1924 : La ligne impériale
Alger — Reggan — Bidon V — Gao

par Gaston GRADIS


Les Annales Coloniales n° 49 de novembre 1955
Source : gallica.bnf.fr / Bibliothèque nationale de France

 

    Il était évident, dès 1923, que le Sahara, à travers lequel, alors, on cherchait une voie, devait, après une période transitoire, devenir un trait d’union entre nos possessions nord-africaines et celles d’A.O.F.
    En douze ans, le Sahara s’est transformé avec une rapidité extraordinaire. Des explorations d’abord, puis des exploitations régulières en ont fait rapidement la voie d’accès rationnelle de l’Afrique Tropicale et Équatoriale.
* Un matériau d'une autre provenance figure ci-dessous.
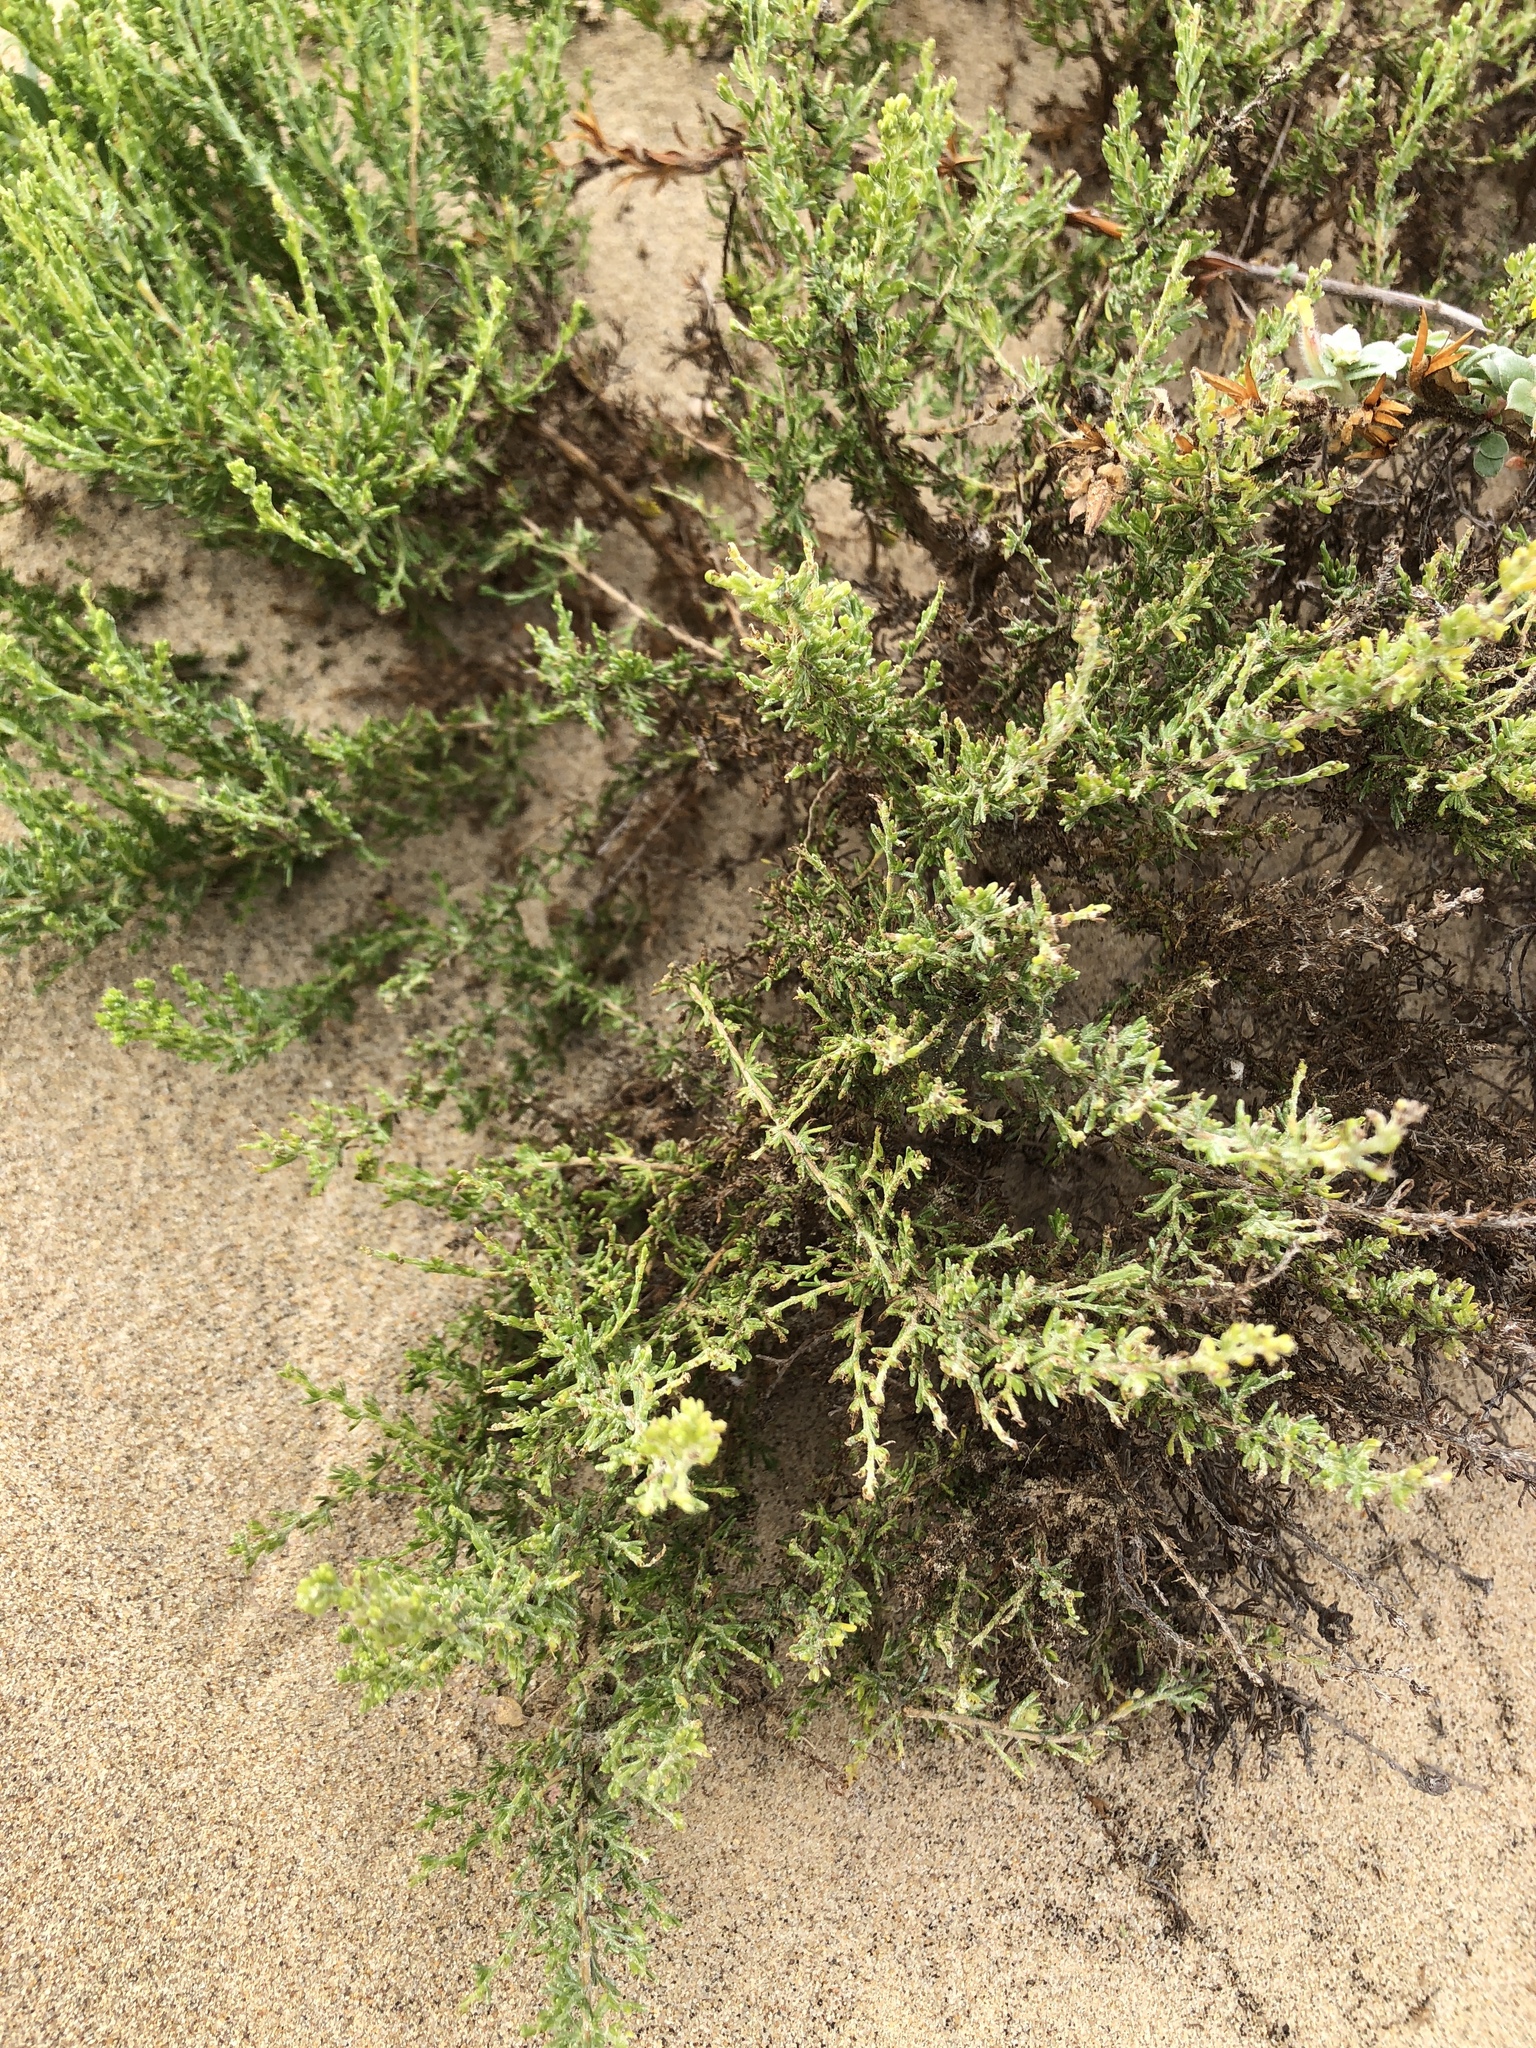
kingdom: Plantae
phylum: Tracheophyta
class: Magnoliopsida
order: Asterales
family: Asteraceae
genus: Ericameria
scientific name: Ericameria ericoides
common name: California goldenbush
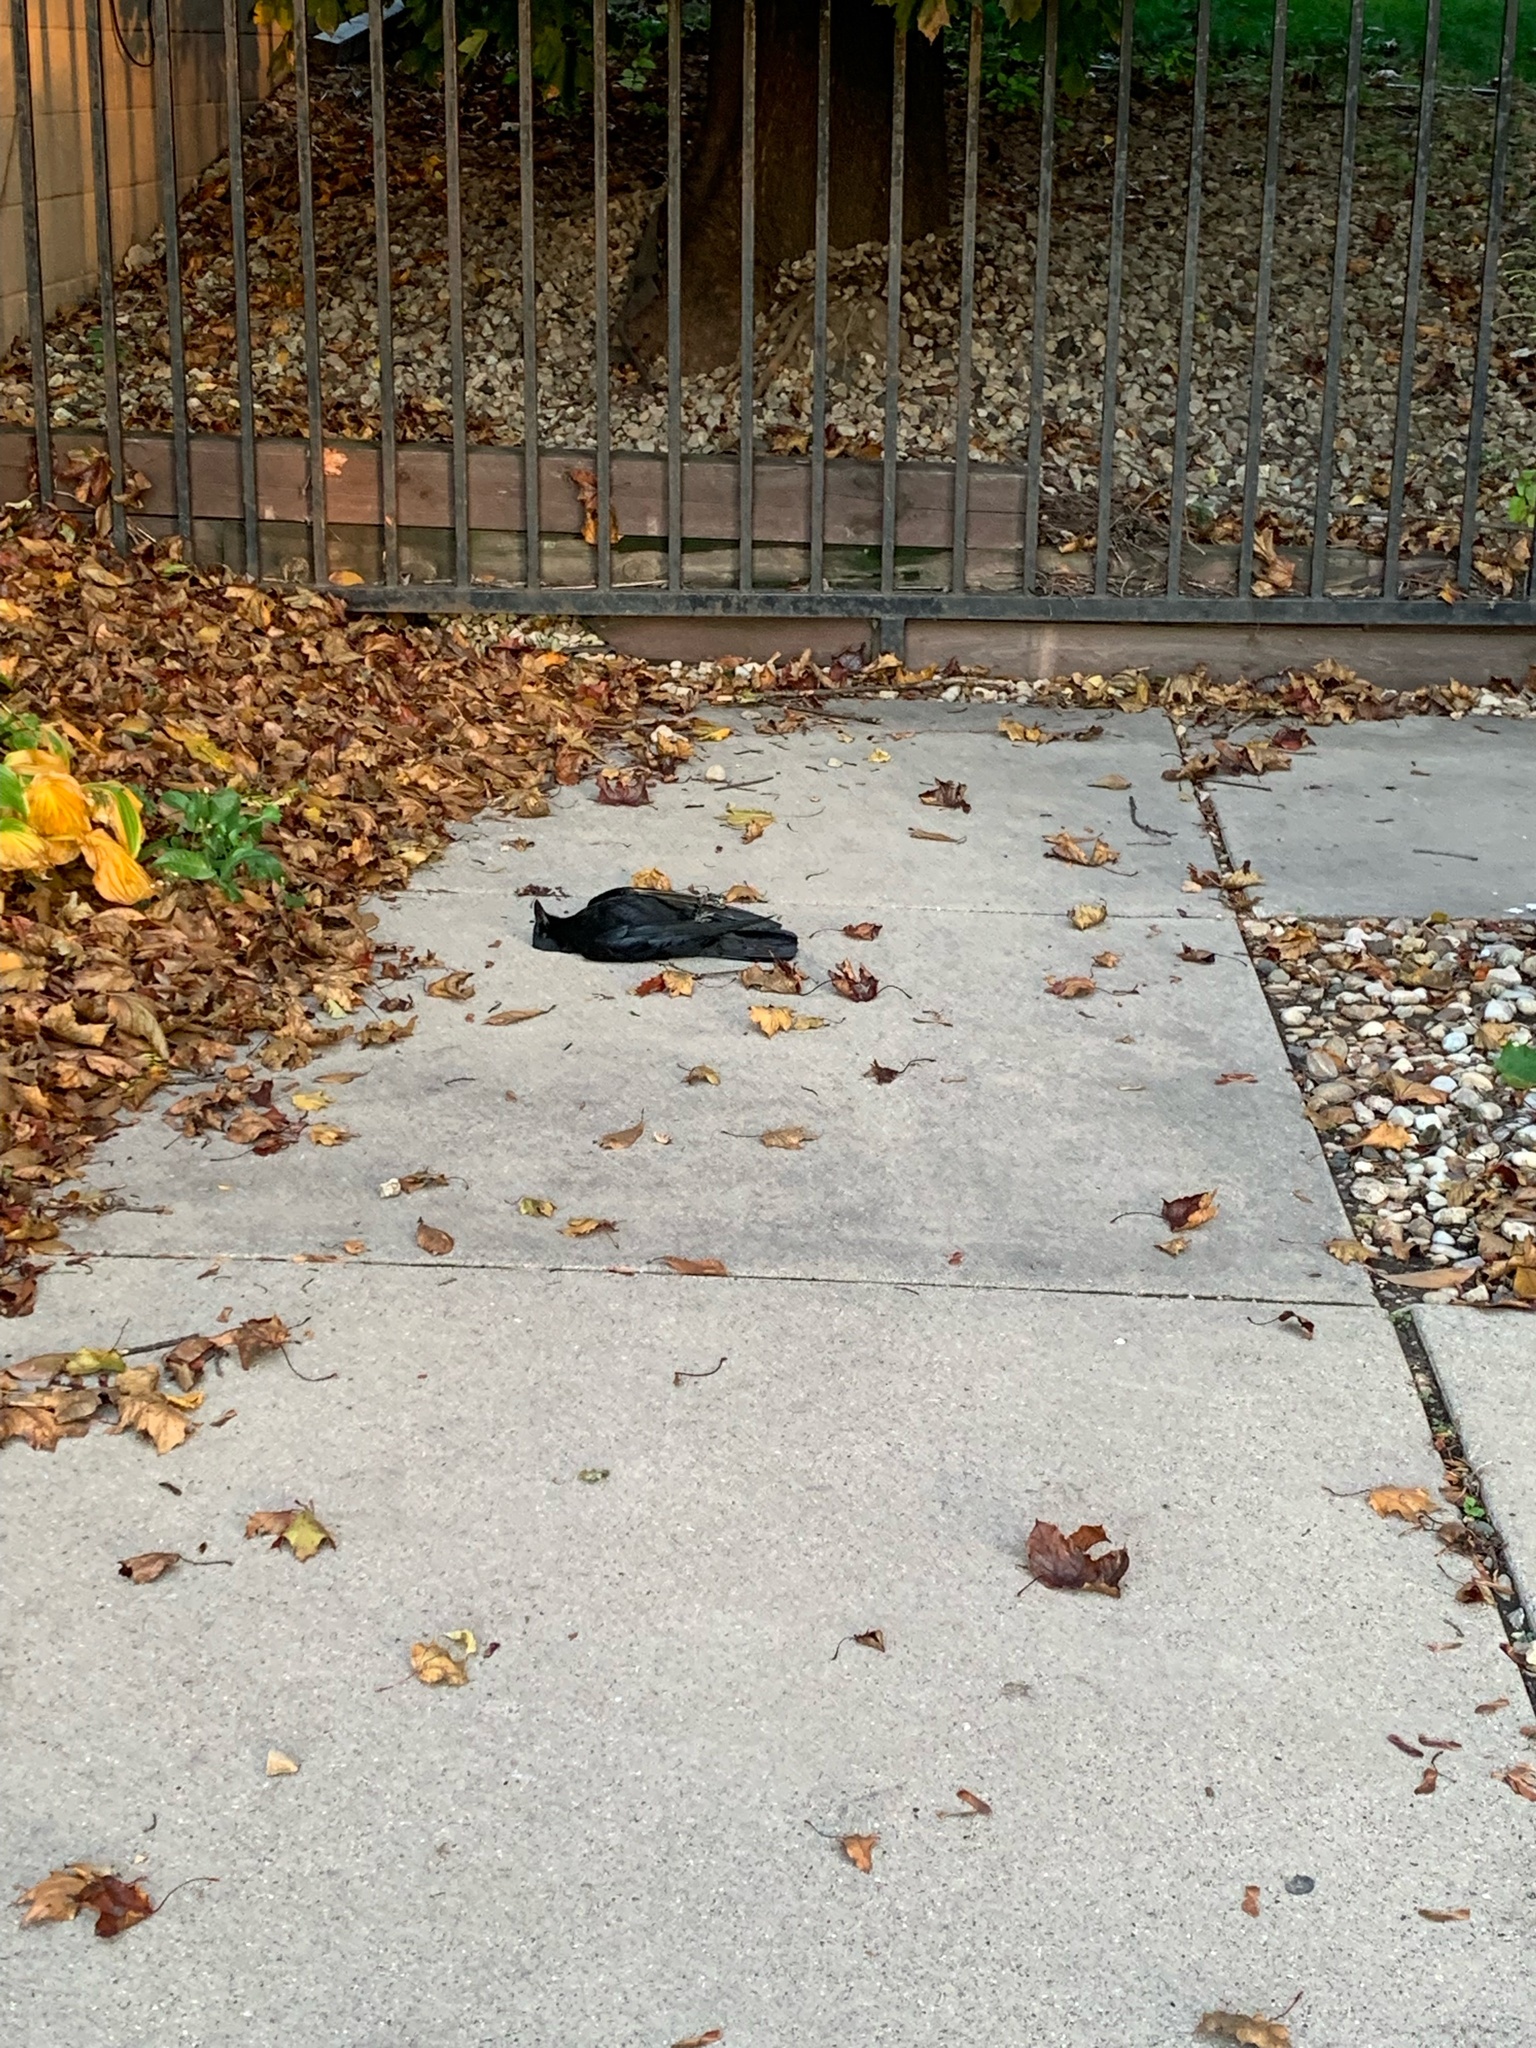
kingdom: Animalia
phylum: Chordata
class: Aves
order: Passeriformes
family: Corvidae
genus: Corvus
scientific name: Corvus brachyrhynchos
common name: American crow
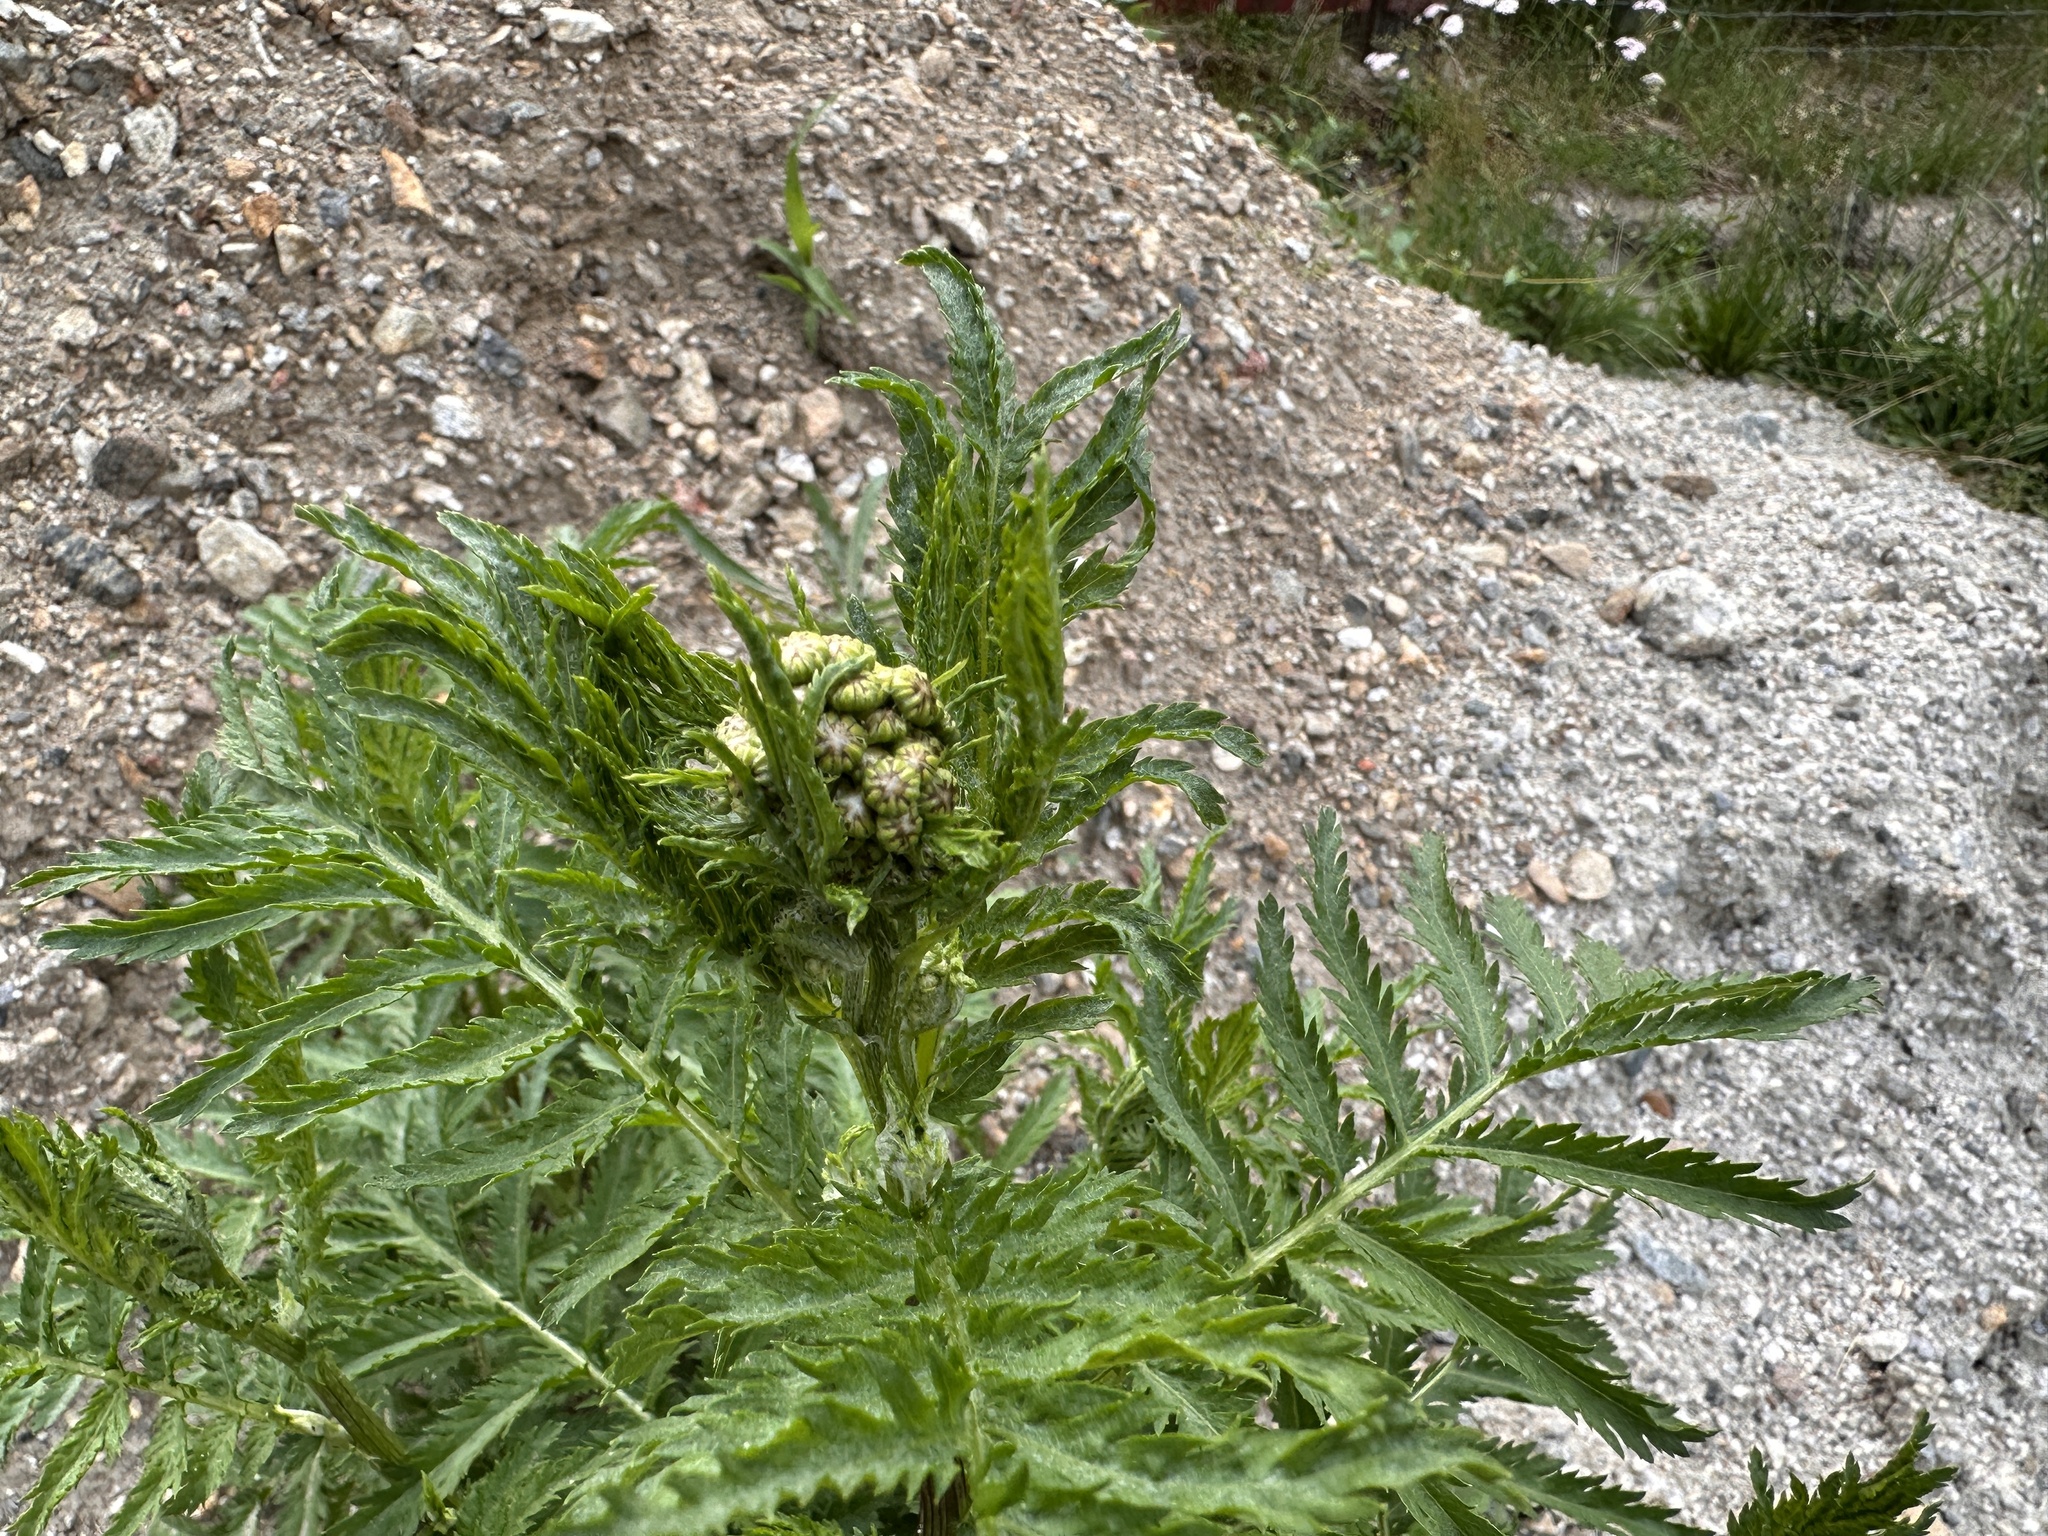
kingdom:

Le Tanezrouft vaincu, la route par Bidon V devenait désormais le Grand Axe Impérial Français.
    L’Automobile d’abord, puis l’avion, ont permis la réalisation de liaisons rapides entre la Métropole et nos colonies ; les usagers n’hésitent plus à passer par la voie du Sahara.
    Nous devons ce progrès immense à l’industrie privée et plus particulièrement aux pionniers du désert ; quoi qu’il m’en coûte, je dois, à leur tête, placer la Compagnie Générale Transsaharienne, que je fondai en 1923, dans le but de reconnaître, équiper et exploiter une voie automobile et aérienne.
    Après avoir reconnu, de 1924 à 1926, et adopté en 1927, le tracé le plus direct d’Algérie en A. O. F. (Béchar—Reggan—Bidon V—Gao), évitant les zones de sable mou, la Compagnie Générale Transsaharienne amplifie son action.
    Ses travaux d’infrastructure se complètent successivement d’installations indispensables :
    — C’est d’abord à Reggan, la construction d’un bordj, comprenant hôtel, atelier, garage, poste de T. S. F., dépôt de ravitaillements.
    — C’est en plein Tanezrouft, au point dit « Bidon V », maintenant universellement connu, l’aménagement de réserves d’eau, d’huile et l’établissement d’une citerne à essence.
    — C’est à Gao, un peu plus tard, la construction d’un hôtel, avec salles de bains, électricité, machine à glace, et d’un atelier de réparations moderne.
    — À Colomb-Béchar, enfin, c’est la création d’un centre important, doté de moyens perfectionnés pour assurer la remise en état du matériel, qui poursuit sans arrêt ses randonnées.
    Chaque année, l’infrastructure se développe ; le service automobile s’étend, dès 1932, jusqu’à Fort-Lamy.
    Enfin, la voie aérienne peut être ouverte.
    Après quelques voyages d’expérience, la Compagnie Générale Transsaharienne établit, au début de 1934, un service régulier transsaharien bimensuel par avion. La régularité des Caudron-Renault « Phalène » est parfaite. La poste est transportée à simple titre de démonstration.
    En novembre 1934, le service qui aboutissait à Niamey, est prolongé jusqu’à Cotonou. Cette liaison Niamey-Cotonou et retour, bimensuelle au début, est rendue hebdomadaire dès mars 1935, constituant un affluent ouvert à la ligne impériale.
    L’itinéraire, tout au long de la traversée, est balisé (travail considérable effectué en 1932, grâce au ministère de l’Air). Le désert traversé, constitue, sur sa plus grande partie, un terrain d’atterrissage toujours praticable, rendant la sécurité très grande, encore accrue par les voitures de la Compagnie Générale Transsaharienne qui sillonnent la piste, et par les postes de T. S. F. de ses bases.
    Il convient de noter que la Compagnie Générale Transsaharienne n’a reçu, pour la création de ses services aériens, et ne reçoit aucune subvention de l’État.
    Quand je me reporte en arrière, je mesure, avec une joie profonde, l’immensité des progrès accomplis ; j’admire la ténacité, l’énergie de ceux qui ont contribué à triompher du désert, mais, hélas ! je salue aussi la mémoire de ceux — trop nombreux — qui ont trouvé la mort au cours de ces douze années de dur labeur, dans cette dangereuse pénétration.